## Problem details
Rewrite the records below, changing "Eil. Nr." to "Eilės Nr." wherever it occurs and leaving everything else unchanged.

## Provided records
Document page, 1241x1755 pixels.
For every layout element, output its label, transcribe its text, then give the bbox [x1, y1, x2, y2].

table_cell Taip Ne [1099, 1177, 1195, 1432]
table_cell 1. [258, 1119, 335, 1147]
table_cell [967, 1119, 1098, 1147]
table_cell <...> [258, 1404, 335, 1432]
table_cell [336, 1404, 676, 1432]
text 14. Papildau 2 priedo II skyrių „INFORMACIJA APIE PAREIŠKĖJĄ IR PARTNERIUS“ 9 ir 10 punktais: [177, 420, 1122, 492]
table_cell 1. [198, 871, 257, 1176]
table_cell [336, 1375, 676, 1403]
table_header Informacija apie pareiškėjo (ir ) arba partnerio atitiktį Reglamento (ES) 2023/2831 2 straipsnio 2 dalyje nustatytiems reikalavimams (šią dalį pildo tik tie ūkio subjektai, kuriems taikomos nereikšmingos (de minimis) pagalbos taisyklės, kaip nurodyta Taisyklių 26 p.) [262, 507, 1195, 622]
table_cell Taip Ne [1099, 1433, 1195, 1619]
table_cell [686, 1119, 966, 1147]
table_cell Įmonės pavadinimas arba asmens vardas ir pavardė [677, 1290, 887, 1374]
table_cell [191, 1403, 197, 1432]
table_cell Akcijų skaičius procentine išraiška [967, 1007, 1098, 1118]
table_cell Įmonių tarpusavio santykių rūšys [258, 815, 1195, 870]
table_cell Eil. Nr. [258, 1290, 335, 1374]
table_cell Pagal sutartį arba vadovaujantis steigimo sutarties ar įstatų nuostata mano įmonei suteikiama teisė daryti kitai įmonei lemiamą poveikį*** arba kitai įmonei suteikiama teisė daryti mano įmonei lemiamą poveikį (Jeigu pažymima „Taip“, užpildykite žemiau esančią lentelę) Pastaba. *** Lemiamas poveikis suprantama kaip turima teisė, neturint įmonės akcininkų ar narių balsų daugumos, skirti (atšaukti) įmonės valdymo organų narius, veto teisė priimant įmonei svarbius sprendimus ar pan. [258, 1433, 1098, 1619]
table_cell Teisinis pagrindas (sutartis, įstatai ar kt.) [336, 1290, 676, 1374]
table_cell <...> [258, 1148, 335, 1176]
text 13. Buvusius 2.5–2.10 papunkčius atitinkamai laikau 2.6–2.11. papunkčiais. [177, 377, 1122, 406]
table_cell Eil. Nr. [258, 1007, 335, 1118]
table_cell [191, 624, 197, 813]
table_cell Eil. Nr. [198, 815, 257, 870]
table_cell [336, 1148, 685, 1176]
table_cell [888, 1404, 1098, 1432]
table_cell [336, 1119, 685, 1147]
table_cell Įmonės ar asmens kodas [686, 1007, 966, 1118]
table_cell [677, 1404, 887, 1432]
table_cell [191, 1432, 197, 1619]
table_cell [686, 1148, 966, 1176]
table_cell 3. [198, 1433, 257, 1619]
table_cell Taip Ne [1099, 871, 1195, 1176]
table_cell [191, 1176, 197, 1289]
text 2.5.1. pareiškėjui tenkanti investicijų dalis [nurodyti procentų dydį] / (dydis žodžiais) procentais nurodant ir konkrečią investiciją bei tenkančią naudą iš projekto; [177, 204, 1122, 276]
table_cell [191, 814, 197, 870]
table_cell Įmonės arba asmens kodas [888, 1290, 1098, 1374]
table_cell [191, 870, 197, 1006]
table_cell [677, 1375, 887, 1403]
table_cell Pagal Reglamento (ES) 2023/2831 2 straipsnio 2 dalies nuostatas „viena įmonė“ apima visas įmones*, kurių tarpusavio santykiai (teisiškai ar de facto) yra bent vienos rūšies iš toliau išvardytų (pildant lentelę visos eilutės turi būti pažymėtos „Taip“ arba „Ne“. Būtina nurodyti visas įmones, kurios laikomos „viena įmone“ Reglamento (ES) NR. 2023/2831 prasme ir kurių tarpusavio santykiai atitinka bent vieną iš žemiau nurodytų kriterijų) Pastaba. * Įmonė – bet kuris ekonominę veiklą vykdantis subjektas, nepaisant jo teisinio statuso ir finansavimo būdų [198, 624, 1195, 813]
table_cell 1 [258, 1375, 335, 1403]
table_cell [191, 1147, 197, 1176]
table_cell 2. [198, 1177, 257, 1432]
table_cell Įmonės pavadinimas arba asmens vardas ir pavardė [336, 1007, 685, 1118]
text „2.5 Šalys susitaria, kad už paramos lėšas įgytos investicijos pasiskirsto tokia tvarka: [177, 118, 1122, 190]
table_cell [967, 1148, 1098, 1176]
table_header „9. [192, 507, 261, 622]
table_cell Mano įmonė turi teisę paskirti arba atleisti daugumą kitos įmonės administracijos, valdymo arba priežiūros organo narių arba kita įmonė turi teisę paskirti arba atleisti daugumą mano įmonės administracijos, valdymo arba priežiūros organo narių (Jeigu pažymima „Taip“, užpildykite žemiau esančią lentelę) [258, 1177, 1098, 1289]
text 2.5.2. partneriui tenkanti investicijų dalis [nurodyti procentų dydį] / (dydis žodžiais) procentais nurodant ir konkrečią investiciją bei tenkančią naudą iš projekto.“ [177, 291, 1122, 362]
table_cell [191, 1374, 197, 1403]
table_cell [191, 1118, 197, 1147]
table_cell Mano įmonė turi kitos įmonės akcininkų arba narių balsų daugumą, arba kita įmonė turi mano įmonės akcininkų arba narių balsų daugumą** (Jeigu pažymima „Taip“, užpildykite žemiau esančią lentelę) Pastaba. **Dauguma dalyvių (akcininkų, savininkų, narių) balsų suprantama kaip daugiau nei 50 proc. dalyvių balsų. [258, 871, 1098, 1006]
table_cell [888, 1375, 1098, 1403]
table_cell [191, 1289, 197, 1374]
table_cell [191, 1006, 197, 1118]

## The reply
Document page, 1241x1755 pixels.
For every layout element, output its label, transcribe its text, then give the bbox [x1, y1, x2, y2].

table_cell Taip Ne [1099, 1177, 1195, 1432]
table_cell 1. [258, 1119, 335, 1147]
table_cell [967, 1119, 1098, 1147]
table_cell <...> [258, 1404, 335, 1432]
table_cell [336, 1404, 676, 1432]
text 14. Papildau 2 priedo II skyrių „INFORMACIJA APIE PAREIŠKĖJĄ IR PARTNERIUS“ 9 ir 10 punktais: [177, 420, 1122, 492]
table_cell 1. [198, 871, 257, 1176]
table_cell [336, 1375, 676, 1403]
table_header Informacija apie pareiškėjo (ir ) arba partnerio atitiktį Reglamento (ES) 2023/2831 2 straipsnio 2 dalyje nustatytiems reikalavimams (šią dalį pildo tik tie ūkio subjektai, kuriems taikomos nereikšmingos (de minimis) pagalbos taisyklės, kaip nurodyta Taisyklių 26 p.) [262, 507, 1195, 622]
table_cell Taip Ne [1099, 1433, 1195, 1619]
table_cell [686, 1119, 966, 1147]
table_cell Įmonės pavadinimas arba asmens vardas ir pavardė [677, 1290, 887, 1374]
table_cell [191, 1403, 197, 1432]
table_cell Akcijų skaičius procentine išraiška [967, 1007, 1098, 1118]
table_cell Įmonių tarpusavio santykių rūšys [258, 815, 1195, 870]
table_cell Eilės Nr. [258, 1290, 335, 1374]
table_cell Pagal sutartį arba vadovaujantis steigimo sutarties ar įstatų nuostata mano įmonei suteikiama teisė daryti kitai įmonei lemiamą poveikį*** arba kitai įmonei suteikiama teisė daryti mano įmonei lemiamą poveikį (Jeigu pažymima „Taip“, užpildykite žemiau esančią lentelę) Pastaba. *** Lemiamas poveikis suprantama kaip turima teisė, neturint įmonės akcininkų ar narių balsų daugumos, skirti (atšaukti) įmonės valdymo organų narius, veto teisė priimant įmonei svarbius sprendimus ar pan. [258, 1433, 1098, 1619]
table_cell Teisinis pagrindas (sutartis, įstatai ar kt.) [336, 1290, 676, 1374]
table_cell <...> [258, 1148, 335, 1176]
text 13. Buvusius 2.5–2.10 papunkčius atitinkamai laikau 2.6–2.11. papunkčiais. [177, 377, 1122, 406]
table_cell Eilės Nr. [258, 1007, 335, 1118]
table_cell [191, 624, 197, 813]
table_cell Eilės Nr. [198, 815, 257, 870]
table_cell [336, 1148, 685, 1176]
table_cell [888, 1404, 1098, 1432]
table_cell [336, 1119, 685, 1147]
table_cell Įmonės ar asmens kodas [686, 1007, 966, 1118]
table_cell [677, 1404, 887, 1432]
table_cell [191, 1432, 197, 1619]
table_cell [686, 1148, 966, 1176]
table_cell 3. [198, 1433, 257, 1619]
table_cell Taip Ne [1099, 871, 1195, 1176]
table_cell [191, 1176, 197, 1289]
text 2.5.1. pareiškėjui tenkanti investicijų dalis [nurodyti procentų dydį] / (dydis žodžiais) procentais nurodant ir konkrečią investiciją bei tenkančią naudą iš projekto; [177, 204, 1122, 276]
table_cell [191, 814, 197, 870]
table_cell Įmonės arba asmens kodas [888, 1290, 1098, 1374]
table_cell [191, 870, 197, 1006]
table_cell [677, 1375, 887, 1403]
table_cell Pagal Reglamento (ES) 2023/2831 2 straipsnio 2 dalies nuostatas „viena įmonė“ apima visas įmones*, kurių tarpusavio santykiai (teisiškai ar de facto) yra bent vienos rūšies iš toliau išvardytų (pildant lentelę visos eilutės turi būti pažymėtos „Taip“ arba „Ne“. Būtina nurodyti visas įmones, kurios laikomos „viena įmone“ Reglamento (ES) NR. 2023/2831 prasme ir kurių tarpusavio santykiai atitinka bent vieną iš žemiau nurodytų kriterijų) Pastaba. * Įmonė – bet kuris ekonominę veiklą vykdantis subjektas, nepaisant jo teisinio statuso ir finansavimo būdų [198, 624, 1195, 813]
table_cell 1 [258, 1375, 335, 1403]
table_cell [191, 1147, 197, 1176]
table_cell 2. [198, 1177, 257, 1432]
table_cell Įmonės pavadinimas arba asmens vardas ir pavardė [336, 1007, 685, 1118]
text „2.5 Šalys susitaria, kad už paramos lėšas įgytos investicijos pasiskirsto tokia tvarka: [177, 118, 1122, 190]
table_cell [967, 1148, 1098, 1176]
table_header „9. [192, 507, 261, 622]
table_cell Mano įmonė turi teisę paskirti arba atleisti daugumą kitos įmonės administracijos, valdymo arba priežiūros organo narių arba kita įmonė turi teisę paskirti arba atleisti daugumą mano įmonės administracijos, valdymo arba priežiūros organo narių (Jeigu pažymima „Taip“, užpildykite žemiau esančią lentelę) [258, 1177, 1098, 1289]
text 2.5.2. partneriui tenkanti investicijų dalis [nurodyti procentų dydį] / (dydis žodžiais) procentais nurodant ir konkrečią investiciją bei tenkančią naudą iš projekto.“ [177, 291, 1122, 362]
table_cell [191, 1374, 197, 1403]
table_cell [191, 1118, 197, 1147]
table_cell Mano įmonė turi kitos įmonės akcininkų arba narių balsų daugumą, arba kita įmonė turi mano įmonės akcininkų arba narių balsų daugumą** (Jeigu pažymima „Taip“, užpildykite žemiau esančią lentelę) Pastaba. **Dauguma dalyvių (akcininkų, savininkų, narių) balsų suprantama kaip daugiau nei 50 proc. dalyvių balsų. [258, 871, 1098, 1006]
table_cell [888, 1375, 1098, 1403]
table_cell [191, 1289, 197, 1374]
table_cell [191, 1006, 197, 1118]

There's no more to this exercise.